See no Weevil, Hear no Weevil, Speak no Weevil

'Tis a sad day for greenery, specifically mine. I can still remember upon entrance into the first grade I was gifted with a spruce sprout no bigger than my thumb. Today, twelve years later, it has shooted up to a whopping five feet. Unfortunately, tragedy has struck. The tall, prickly branches have curled into so many grasping fingers due to a devilish creature that has decided to take up residence within. Foul, depraved, weevil! Now, dear readers, as you can probably guess from my previous post, I'm not a true-blue insect-hater. I have nothing personal against weevils in general. They are God's creations just like any other animal, they have to make a living and eat and reproduce like any other insect. It's just that weevils should know better than to feast on trees with sentimental value, when they are surrounded by other green buffets that are decidedly less loved by me, like my mother's cedars. They will probably have to lop off the top of my precious sapling in order to save it....Be brave, Spruce!
In other news... I discovered, upon returning to school to attend review sessions for the upcoming diplomas, that a rather large number of my favourite teachers have all decided to jump ship, and I feel absurdly grateful that I will no longer be around to face the inferior replacements the widely disliked principal (who shall remain nameless, because as bland as he is, I'm quite certain he is able to use Google) will undoubtedly hire to fill their slots.
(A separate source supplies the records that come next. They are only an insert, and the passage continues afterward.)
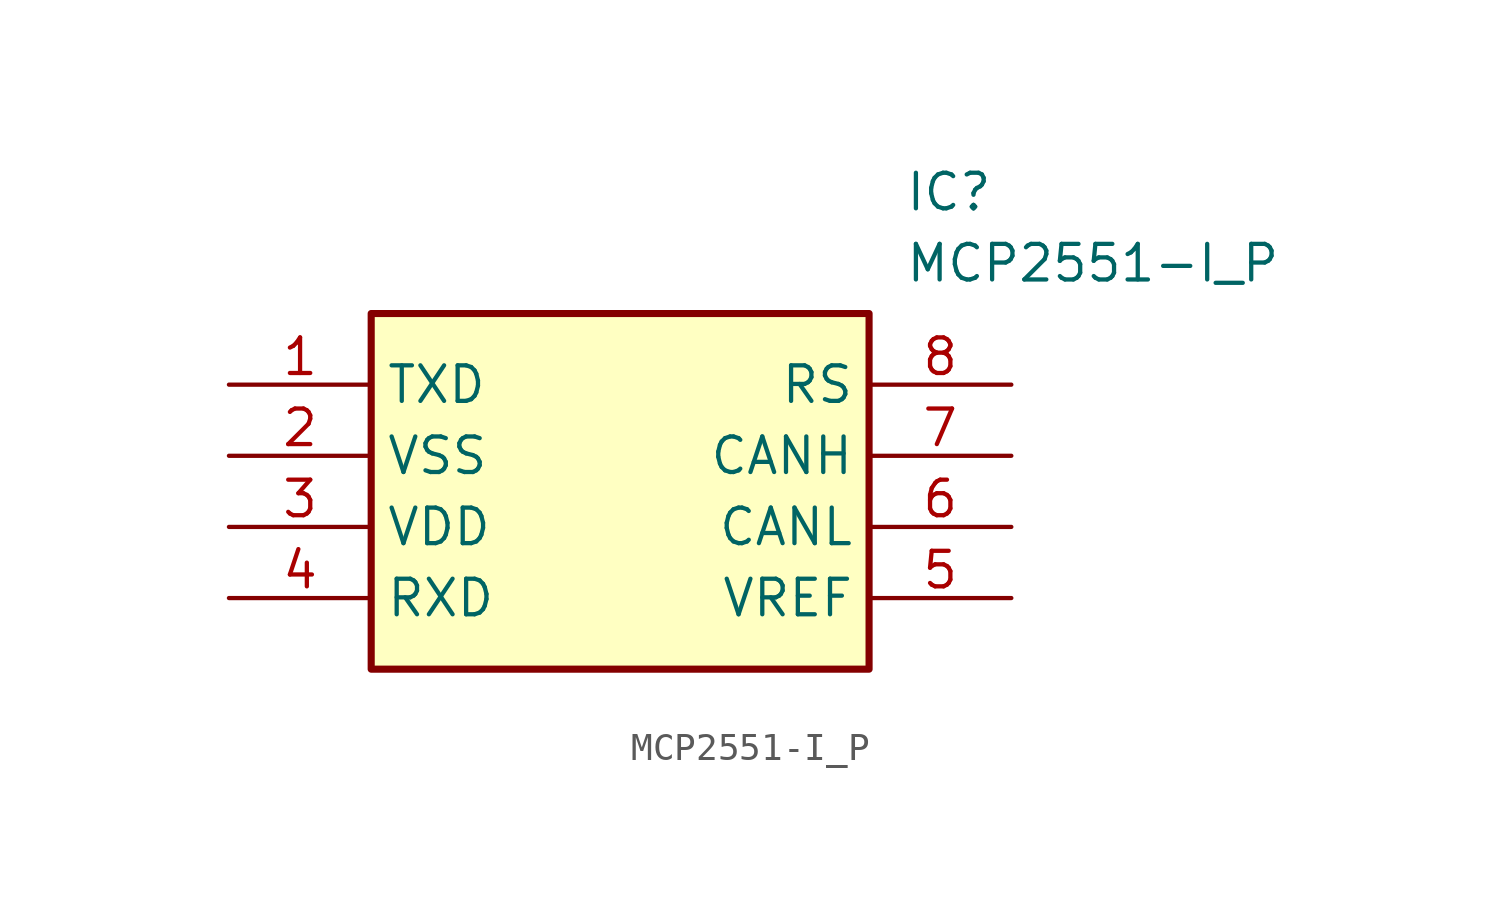
<source format=kicad_sym>
(kicad_symbol_lib
  (version 20211014)
  (generator SamacSys_ECAD_Model)
  (symbol "MCP2551-I_P"
    (property "Reference" "IC"
      (at 24.13 7.62 0)
      (effects (font (size 1.27 1.27)) (justify left top)))
    (property "Value" "MCP2551-I_P"
      (at 24.13 5.08 0)
      (effects (font (size 1.27 1.27)) (justify left top)))
    (rectangle
      (start 5.08 2.54)
      (end 22.86 -10.16)
      (stroke (width 0.254) (type default))
      (fill (type background)))
    (pin passive line
      (at 0 0 0)
      (length 5.08)
      (name "TXD" (effects (font (size 1.27 1.27))))
      (number "1" (effects (font (size 1.27 1.27)))))
    (pin passive line
      (at 0 -2.54 0)
      (length 5.08)
      (name "VSS" (effects (font (size 1.27 1.27))))
      (number "2" (effects (font (size 1.27 1.27)))))
    (pin passive line
      (at 0 -5.08 0)
      (length 5.08)
      (name "VDD" (effects (font (size 1.27 1.27))))
      (number "3" (effects (font (size 1.27 1.27)))))
    (pin passive line
      (at 0 -7.62 0)
      (length 5.08)
      (name "RXD" (effects (font (size 1.27 1.27))))
      (number "4" (effects (font (size 1.27 1.27)))))
    (pin passive line
      (at 27.94 0 180)
      (length 5.08)
      (name "RS" (effects (font (size 1.27 1.27))))
      (number "8" (effects (font (size 1.27 1.27)))))
    (pin passive line
      (at 27.94 -2.54 180)
      (length 5.08)
      (name "CANH" (effects (font (size 1.27 1.27))))
      (number "7" (effects (font (size 1.27 1.27)))))
    (pin passive line
      (at 27.94 -5.08 180)
      (length 5.08)
      (name "CANL" (effects (font (size 1.27 1.27))))
      (number "6" (effects (font (size 1.27 1.27)))))
    (pin passive line
      (at 27.94 -7.62 180)
      (length 5.08)
      (name "VREF" (effects (font (size 1.27 1.27))))
      (number "5" (effects (font (size 1.27 1.27)))))))
</source>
These teachers were excellent, so they shall not remain anonymous....Mr. Dvorak, my 12th grade English teacher (so of COURSE, he is well-liked by me), my 9th grade English teacher Mme O'Brien, Mme Clark (a shiny, new teacher fresh out of University when she taught me grade 9 science. It's a very educational experience to "break in" a new teacher, and I'm glad I had the opportunity), and Mr.Denis, the balding, short, well-aged religious center for our school. He taught my mother when she went to my high school, if that's any indication of the enormous span of years he's dedicated to teaching. Now, the only teacher worth gossiping about will be poor, lonely, math/drama teacher Mr. Shields, whose unkempt blond hair and hooded blue eyes continually display the perpetual stress he claims to be under, when it is perfectly obvious that he loves his job. (The local urban myth that he disciplines his rowdier pupils by launching desks at them has been only half-heartedly disputed by him, and I believe he's secretly pleased that his students believe he's strong enough to throw one of those heavy, cumbersome pieces of furniture far enough to do any real harm. I'm not saying he's weak, mind you, I'm saying our desks our heavy, because our school is cheap. Really, really cheap.)